A partire dagli anni Novanta e fino al marzo del 2017 la Concerned Children’Advertisers è stata una presenza molto forte in Canada per quanto riguarda le compagne di sensibilizzazione attraverso i media su molti temi legati all’infanzia.

Concerned Children's Advertising

Nata inizialmente come Companies Committed to Kids e appoggiata dal Dipartimento Nazionale per la Salute, la Concerned Children’Advertisers ha visto negli anni l’impegno di molte società private che commercializzano prodotti per bambini e famiglie nel diffondere tramite mass media annunci di servizio pubblico che interessano temi quali l’abuso di droghe, il bullismo, l’autostima e uno stile di vita più sano.

Per quasi trent’anni, una presenza davvero massiccia su molte reti televisive del Paese e, in parte, anche di alcune zone degli Stati Uniti, che con i suoi spot ha scandito tutta l’infanzia di quella che è oggi la popolazione adulta canadese.
Dopo quasi trent’anni di così vasta popolarità sugli schermi, lo scioglimento della no-profit di Toronto deve esser stato di grande impatto per molti Canadesi, abituati a vedere quotidianamente il logo dell’organizzazione sugli schermi televisivi.
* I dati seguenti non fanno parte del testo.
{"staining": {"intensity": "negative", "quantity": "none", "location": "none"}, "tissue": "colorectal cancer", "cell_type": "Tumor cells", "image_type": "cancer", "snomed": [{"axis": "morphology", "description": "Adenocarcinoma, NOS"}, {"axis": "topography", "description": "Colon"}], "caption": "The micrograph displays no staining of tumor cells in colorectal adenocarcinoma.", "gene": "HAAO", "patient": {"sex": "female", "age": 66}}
Difficile sapere se la gran quantità di PSA (Public Service Advertising) abbia realmente sortito gli effetti prefissati, fatto sta i tanti spot messi in onda dalla Concerned Children’s Advertisers sono rimasti nei ricordi di chi, fin dai primi anni dell’attività dell’organizzazione, è stato bambino.
Qualche esempio tra i più popolari: “Don’t Put It In Your Mouth”, del 1993,

oppure, per spaziare in altri ambiti di intervento della Concerned Children’s Advertisers, “Drugs Drugs Drug: Which are good? Which are bad?”.

Oggi, oltre a trovare chi li ricorda con nostalgia, non è comunque raro imbattersi in chi invece ha letto in chiave critica le campagne della Concerned Children’s Advertisers volute da aziende quali McDonald’s, Nestlé, Disney, Mattel, Hasbro, Kellogg’s, Kraft, General Mills e ZenithOptomedia, sia per quanto riguarda i contenuti dei messaggi stessi sia per il modo in cui venivano presentati a un pubblico di bambini.

Toni che in effetti, come viene fatto notare da alcuni contenuti video presenti in rete, non erano – soprattutto per quanto riguarda gli spot trasmessi negli anni Novanta – particolarmente curati dal punto di vista educativo ed anzi più inclini a catturare l’interesse dei più piccoli con immagini non proprio adeguate o canzoncine accattivanti ma dai contenuti poco chiari.